One of the steps to maintaining a HIPAA-compliant healthcare practice is to know and understand what constitutes a data breach. The Health Insurance Portability and Accountability Act (HIPAA) is intended to protect patients' privacy via a set of standards, or Rules. When a breach occurs, the covered entity must notify the Department of Health and Human Services (HHS) within a specified time period (usually 60 days, depending on the severity of the breach). But how does the HHS define a “breach?”

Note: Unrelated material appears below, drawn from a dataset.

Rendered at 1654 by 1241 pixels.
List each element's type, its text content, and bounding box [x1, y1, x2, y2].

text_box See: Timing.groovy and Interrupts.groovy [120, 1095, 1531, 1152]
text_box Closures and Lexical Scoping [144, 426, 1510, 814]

The HHS website gives a pretty good explanation of a HIPAA breach, saying it is “...generally, an impermissible use or disclosure under the Privacy Rule that compromises the security or privacy of the protected health information.” In other words, a breach occurs when someone accesses Protected Health Information who doesn't have the patient's permission to. This may include a hacker breaking into a healthcare provider's network and stealing patient data, or it may be a lost USB thumb drive that ends up in the wrong hands. If the PHI is accessed by an unauthorized person or entity, it's considered a HIPAA breach.
There are cases in which a data breach isn't technically a HIPAA breach. According to the HHS, if the covered entity demonstrates there as a low risk of PHI being comprised during the incident, it may not be considered a breach. So, how do you demonstrate this? The HHS recommends performing a risk of assessment based on the following four factors:
- Nature and extend of PHI involved, such as the identifiers (if applicable) and risk of re-identification.
- The person who accessed the PHI.
- Whether or not the PHI was viewed (it may have only been acquired or accessed).
- The risk of PHI being disclosed has been mitigate.
Using the criteria above, covered entities may be able to convince the HHS that a breach did not occur. Furthermore, there are several exceptions to the HHS' definition of a data breach.
The first exception occurs when an employee or worker who doesn't have permission to access PHI accidentally accesses it. Assuming this was done without any nefarious intent, the HHS may let it slide. The second exception involves a worker who is authorized to access PHI but accidentally discloses it to someone else who isn't authorized to access it. And the third exception is when the person who accessed the PHI was unable to retain it.